◆ **TASK DESCRIPTION**
Here is a listing. Write it out again without a single difference.

# # # # # # #

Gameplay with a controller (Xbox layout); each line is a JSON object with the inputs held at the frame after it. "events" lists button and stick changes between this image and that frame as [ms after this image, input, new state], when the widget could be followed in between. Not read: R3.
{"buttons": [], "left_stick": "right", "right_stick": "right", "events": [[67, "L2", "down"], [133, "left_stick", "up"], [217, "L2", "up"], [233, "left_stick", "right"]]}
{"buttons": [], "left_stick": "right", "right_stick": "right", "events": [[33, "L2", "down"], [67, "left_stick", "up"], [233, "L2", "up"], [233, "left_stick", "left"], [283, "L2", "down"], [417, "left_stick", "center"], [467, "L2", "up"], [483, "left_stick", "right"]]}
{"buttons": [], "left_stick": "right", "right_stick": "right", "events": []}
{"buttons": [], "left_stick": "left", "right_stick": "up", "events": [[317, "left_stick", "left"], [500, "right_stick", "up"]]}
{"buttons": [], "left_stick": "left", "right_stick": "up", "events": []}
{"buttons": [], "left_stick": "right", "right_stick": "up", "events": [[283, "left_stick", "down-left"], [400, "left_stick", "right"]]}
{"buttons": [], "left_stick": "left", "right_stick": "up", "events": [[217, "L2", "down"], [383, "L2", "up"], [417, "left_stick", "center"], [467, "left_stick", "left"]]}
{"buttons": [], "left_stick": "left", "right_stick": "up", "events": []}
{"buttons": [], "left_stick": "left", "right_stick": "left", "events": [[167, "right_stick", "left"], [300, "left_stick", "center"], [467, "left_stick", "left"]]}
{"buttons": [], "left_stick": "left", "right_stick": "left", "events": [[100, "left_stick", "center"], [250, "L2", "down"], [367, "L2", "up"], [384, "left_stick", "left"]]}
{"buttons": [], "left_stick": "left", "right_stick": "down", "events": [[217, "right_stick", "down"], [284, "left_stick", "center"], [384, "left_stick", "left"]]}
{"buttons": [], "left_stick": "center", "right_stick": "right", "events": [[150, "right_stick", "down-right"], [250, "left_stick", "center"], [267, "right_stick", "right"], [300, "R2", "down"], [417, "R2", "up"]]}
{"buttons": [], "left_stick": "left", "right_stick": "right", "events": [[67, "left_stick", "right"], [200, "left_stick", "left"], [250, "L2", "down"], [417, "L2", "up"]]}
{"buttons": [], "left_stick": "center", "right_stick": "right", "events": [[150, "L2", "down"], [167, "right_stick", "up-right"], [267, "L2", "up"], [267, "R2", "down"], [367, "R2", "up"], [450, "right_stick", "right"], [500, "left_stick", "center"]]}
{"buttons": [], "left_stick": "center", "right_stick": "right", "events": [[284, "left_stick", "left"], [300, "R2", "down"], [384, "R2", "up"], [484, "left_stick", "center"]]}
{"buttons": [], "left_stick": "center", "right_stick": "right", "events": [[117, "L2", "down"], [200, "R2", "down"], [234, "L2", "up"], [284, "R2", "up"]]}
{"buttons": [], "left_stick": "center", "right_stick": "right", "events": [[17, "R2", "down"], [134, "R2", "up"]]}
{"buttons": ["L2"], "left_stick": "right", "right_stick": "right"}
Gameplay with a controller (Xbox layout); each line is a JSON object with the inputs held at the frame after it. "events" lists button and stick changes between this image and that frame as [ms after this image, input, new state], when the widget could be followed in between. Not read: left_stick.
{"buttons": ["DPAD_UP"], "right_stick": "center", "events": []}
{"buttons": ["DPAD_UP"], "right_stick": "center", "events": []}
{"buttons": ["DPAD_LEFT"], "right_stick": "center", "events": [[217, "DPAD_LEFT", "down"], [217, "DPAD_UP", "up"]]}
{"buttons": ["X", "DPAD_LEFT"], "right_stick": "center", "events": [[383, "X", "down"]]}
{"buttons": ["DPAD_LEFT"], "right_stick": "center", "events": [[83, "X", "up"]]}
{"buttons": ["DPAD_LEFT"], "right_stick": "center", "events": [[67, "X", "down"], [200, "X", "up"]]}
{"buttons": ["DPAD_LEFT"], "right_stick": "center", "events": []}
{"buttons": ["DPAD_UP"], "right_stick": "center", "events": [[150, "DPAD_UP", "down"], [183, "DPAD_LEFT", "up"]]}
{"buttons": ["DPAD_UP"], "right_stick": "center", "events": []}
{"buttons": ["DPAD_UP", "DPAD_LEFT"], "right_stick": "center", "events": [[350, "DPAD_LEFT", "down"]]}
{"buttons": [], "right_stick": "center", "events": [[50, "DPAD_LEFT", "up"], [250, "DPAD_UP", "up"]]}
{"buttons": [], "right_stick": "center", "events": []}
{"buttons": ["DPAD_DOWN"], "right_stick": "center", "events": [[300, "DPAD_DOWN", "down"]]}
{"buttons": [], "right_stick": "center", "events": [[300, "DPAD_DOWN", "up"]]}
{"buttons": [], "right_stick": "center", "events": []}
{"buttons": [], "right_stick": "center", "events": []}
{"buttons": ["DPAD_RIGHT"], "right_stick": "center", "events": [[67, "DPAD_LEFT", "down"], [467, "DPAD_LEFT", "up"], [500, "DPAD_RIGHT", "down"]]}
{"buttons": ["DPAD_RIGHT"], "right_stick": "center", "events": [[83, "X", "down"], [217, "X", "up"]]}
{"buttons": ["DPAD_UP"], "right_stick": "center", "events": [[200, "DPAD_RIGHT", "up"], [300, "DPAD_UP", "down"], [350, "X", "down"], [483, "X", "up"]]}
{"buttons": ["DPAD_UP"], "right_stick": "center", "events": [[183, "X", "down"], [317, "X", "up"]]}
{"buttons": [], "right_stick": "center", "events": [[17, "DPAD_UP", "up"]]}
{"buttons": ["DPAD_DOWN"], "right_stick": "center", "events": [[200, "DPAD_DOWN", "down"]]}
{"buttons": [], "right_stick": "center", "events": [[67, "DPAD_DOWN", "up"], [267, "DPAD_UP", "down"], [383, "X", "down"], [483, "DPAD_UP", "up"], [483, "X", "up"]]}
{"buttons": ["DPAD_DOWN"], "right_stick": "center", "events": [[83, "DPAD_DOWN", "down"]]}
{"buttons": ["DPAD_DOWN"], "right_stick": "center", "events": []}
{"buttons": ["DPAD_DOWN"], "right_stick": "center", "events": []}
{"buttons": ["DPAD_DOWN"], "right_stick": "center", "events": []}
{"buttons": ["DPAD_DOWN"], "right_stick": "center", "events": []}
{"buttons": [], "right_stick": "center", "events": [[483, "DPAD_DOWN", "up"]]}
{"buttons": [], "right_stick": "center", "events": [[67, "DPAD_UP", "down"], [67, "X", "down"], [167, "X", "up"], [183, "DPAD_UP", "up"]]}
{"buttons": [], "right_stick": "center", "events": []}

# # # # # # #

◆ **EXPECTED OUTPUT**
Gameplay with a controller (Xbox layout); each line is a JSON object with the inputs held at the frame after it. "events" lists button and stick changes between this image and that frame as [ms after this image, input, new state], when the widget could be followed in between. Not read: R3.
{"buttons": [], "left_stick": "right", "right_stick": "right", "events": [[67, "L2", "down"], [133, "left_stick", "up"], [217, "L2", "up"], [233, "left_stick", "right"]]}
{"buttons": [], "left_stick": "right", "right_stick": "right", "events": [[33, "L2", "down"], [67, "left_stick", "up"], [233, "L2", "up"], [233, "left_stick", "left"], [283, "L2", "down"], [417, "left_stick", "center"], [467, "L2", "up"], [483, "left_stick", "right"]]}
{"buttons": [], "left_stick": "right", "right_stick": "right", "events": []}
{"buttons": [], "left_stick": "left", "right_stick": "up", "events": [[317, "left_stick", "left"], [500, "right_stick", "up"]]}
{"buttons": [], "left_stick": "left", "right_stick": "up", "events": []}
{"buttons": [], "left_stick": "right", "right_stick": "up", "events": [[283, "left_stick", "down-left"], [400, "left_stick", "right"]]}
{"buttons": [], "left_stick": "left", "right_stick": "up", "events": [[217, "L2", "down"], [383, "L2", "up"], [417, "left_stick", "center"], [467, "left_stick", "left"]]}
{"buttons": [], "left_stick": "left", "right_stick": "up", "events": []}
{"buttons": [], "left_stick": "left", "right_stick": "left", "events": [[167, "right_stick", "left"], [300, "left_stick", "center"], [467, "left_stick", "left"]]}
{"buttons": [], "left_stick": "left", "right_stick": "left", "events": [[100, "left_stick", "center"], [250, "L2", "down"], [367, "L2", "up"], [384, "left_stick", "left"]]}
{"buttons": [], "left_stick": "left", "right_stick": "down", "events": [[217, "right_stick", "down"], [284, "left_stick", "center"], [384, "left_stick", "left"]]}
{"buttons": [], "left_stick": "center", "right_stick": "right", "events": [[150, "right_stick", "down-right"], [250, "left_stick", "center"], [267, "right_stick", "right"], [300, "R2", "down"], [417, "R2", "up"]]}
{"buttons": [], "left_stick": "left", "right_stick": "right", "events": [[67, "left_stick", "right"], [200, "left_stick", "left"], [250, "L2", "down"], [417, "L2", "up"]]}
{"buttons": [], "left_stick": "center", "right_stick": "right", "events": [[150, "L2", "down"], [167, "right_stick", "up-right"], [267, "L2", "up"], [267, "R2", "down"], [367, "R2", "up"], [450, "right_stick", "right"], [500, "left_stick", "center"]]}
{"buttons": [], "left_stick": "center", "right_stick": "right", "events": [[284, "left_stick", "left"], [300, "R2", "down"], [384, "R2", "up"], [484, "left_stick", "center"]]}
{"buttons": [], "left_stick": "center", "right_stick": "right", "events": [[117, "L2", "down"], [200, "R2", "down"], [234, "L2", "up"], [284, "R2", "up"]]}
{"buttons": [], "left_stick": "center", "right_stick": "right", "events": [[17, "R2", "down"], [134, "R2", "up"]]}
{"buttons": ["L2"], "left_stick": "right", "right_stick": "right"}
Gameplay with a controller (Xbox layout); each line is a JSON object with the inputs held at the frame after it. "events" lists button and stick changes between this image and that frame as [ms after this image, input, new state], when the widget could be followed in between. Not read: left_stick.
{"buttons": ["DPAD_UP"], "right_stick": "center", "events": []}
{"buttons": ["DPAD_UP"], "right_stick": "center", "events": []}
{"buttons": ["DPAD_LEFT"], "right_stick": "center", "events": [[217, "DPAD_LEFT", "down"], [217, "DPAD_UP", "up"]]}
{"buttons": ["X", "DPAD_LEFT"], "right_stick": "center", "events": [[383, "X", "down"]]}
{"buttons": ["DPAD_LEFT"], "right_stick": "center", "events": [[83, "X", "up"]]}
{"buttons": ["DPAD_LEFT"], "right_stick": "center", "events": [[67, "X", "down"], [200, "X", "up"]]}
{"buttons": ["DPAD_LEFT"], "right_stick": "center", "events": []}
{"buttons": ["DPAD_UP"], "right_stick": "center", "events": [[150, "DPAD_UP", "down"], [183, "DPAD_LEFT", "up"]]}
{"buttons": ["DPAD_UP"], "right_stick": "center", "events": []}
{"buttons": ["DPAD_UP", "DPAD_LEFT"], "right_stick": "center", "events": [[350, "DPAD_LEFT", "down"]]}
{"buttons": [], "right_stick": "center", "events": [[50, "DPAD_LEFT", "up"], [250, "DPAD_UP", "up"]]}
{"buttons": [], "right_stick": "center", "events": []}
{"buttons": ["DPAD_DOWN"], "right_stick": "center", "events": [[300, "DPAD_DOWN", "down"]]}
{"buttons": [], "right_stick": "center", "events": [[300, "DPAD_DOWN", "up"]]}
{"buttons": [], "right_stick": "center", "events": []}
{"buttons": [], "right_stick": "center", "events": []}
{"buttons": ["DPAD_RIGHT"], "right_stick": "center", "events": [[67, "DPAD_LEFT", "down"], [467, "DPAD_LEFT", "up"], [500, "DPAD_RIGHT", "down"]]}
{"buttons": ["DPAD_RIGHT"], "right_stick": "center", "events": [[83, "X", "down"], [217, "X", "up"]]}
{"buttons": ["DPAD_UP"], "right_stick": "center", "events": [[200, "DPAD_RIGHT", "up"], [300, "DPAD_UP", "down"], [350, "X", "down"], [483, "X", "up"]]}
{"buttons": ["DPAD_UP"], "right_stick": "center", "events": [[183, "X", "down"], [317, "X", "up"]]}
{"buttons": [], "right_stick": "center", "events": [[17, "DPAD_UP", "up"]]}
{"buttons": ["DPAD_DOWN"], "right_stick": "center", "events": [[200, "DPAD_DOWN", "down"]]}
{"buttons": [], "right_stick": "center", "events": [[67, "DPAD_DOWN", "up"], [267, "DPAD_UP", "down"], [383, "X", "down"], [483, "DPAD_UP", "up"], [483, "X", "up"]]}
{"buttons": ["DPAD_DOWN"], "right_stick": "center", "events": [[83, "DPAD_DOWN", "down"]]}
{"buttons": ["DPAD_DOWN"], "right_stick": "center", "events": []}
{"buttons": ["DPAD_DOWN"], "right_stick": "center", "events": []}
{"buttons": ["DPAD_DOWN"], "right_stick": "center", "events": []}
{"buttons": ["DPAD_DOWN"], "right_stick": "center", "events": []}
{"buttons": [], "right_stick": "center", "events": [[483, "DPAD_DOWN", "up"]]}
{"buttons": [], "right_stick": "center", "events": [[67, "DPAD_UP", "down"], [67, "X", "down"], [167, "X", "up"], [183, "DPAD_UP", "up"]]}
{"buttons": [], "right_stick": "center", "events": []}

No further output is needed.